Monday, February 15, 2010

Pelican crisis along California coastline

California Department of Fish & Game is investigating the cause behind the hundreds of Brown Pelicans that have come ashore in need of help or dead, according to a press release on Friday. DFG and wildlife experts -- such as wildlife rescue/rehabilitation centers, Sea World and U.S. Fish & Wildlife Service -- have assisted an influx of the confused and ill seabirds since mid-January.

Many of the pelicans are “wet,” meaning that their feathers’
insulating properties have been compromised and their feathers have parted, exposing their skin to the cold ocean water and winter weather. Thus, in addition to whatever has made them ill or disoriented, they are also suffering from hypothermia. None of the pelicans received from the Monterey Bay area thus far had significant feather fouling, but some pelicans in southern California did, and the severe winter storms and resultant urban run-off may be a factor.
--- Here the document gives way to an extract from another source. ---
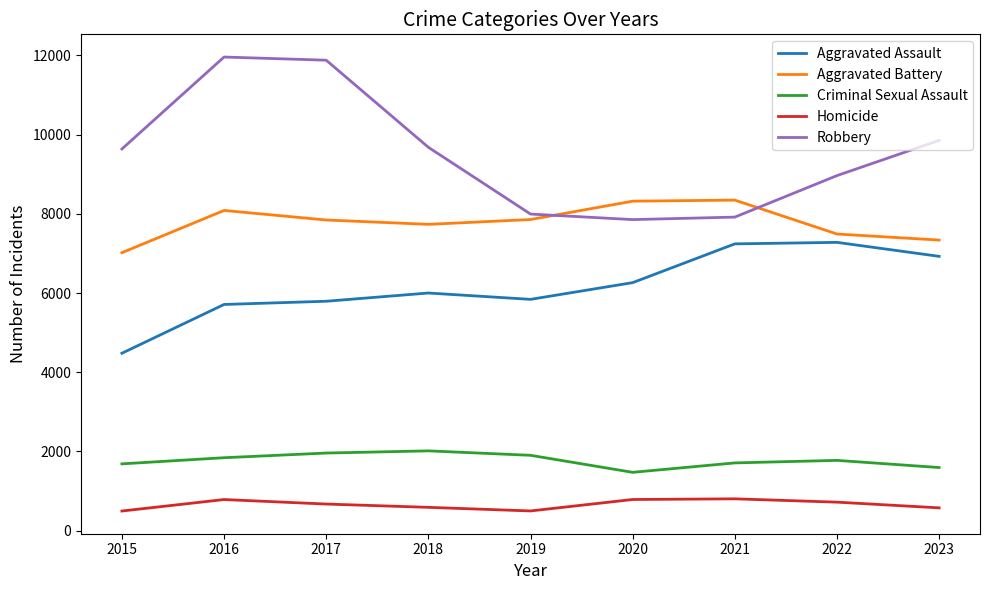

True or false: Aggravated Assault and Aggravated Battery intersect in this chart.

False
DFG’s Marine Wildlife Veterinary Care and Research Center in Santa Cruz has performed necropsies on 12 pelicans. Most of these were adults in breeding plumage that ranged from thin to good nutritional condition. Three of the dead pelicans had innkeeper worm parts in their intestines, and a few had what appeared to be seal or sea lion bite wounds on the breast, neck or back, with secondary bacterial infections. The necropsies have found that pelicans are eating unusual prey items, which is indicative that they are having trouble finding or accessing their normal prey of anchovies and sardines.
International Bird Rescue Research Center is caring for more than 300 big birds but unfortunately is running out of money. Concerned birders can make tax-deductible donations online: www.ibrrc.org.